Subject: Re: 2.6.29-rc7 - kernel crash with sharedbuf.exp stap test script > I see no reason to think that this is a userspace issue. Sure, I don't suggest that could be the main issue however. We need someone with good knowledge of the module loading subsystem as well as the per_cpu allocators to take a closer look at the issue on hand.

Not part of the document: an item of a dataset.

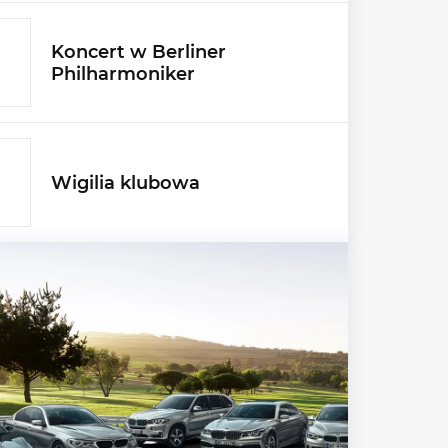
Koncert w Berliner
Philharmoniker
Wigilia klubowa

From my investigation, this problem is just a kernel bug. mod pointer moved on mod->module_core after copying all sections. So, after freeing module_core, you must not access mod->(members), because it has been freed. I'll report and post a fix patch to LKML. Thanks,
The fix hit Linus' tree (commit 6e2b757).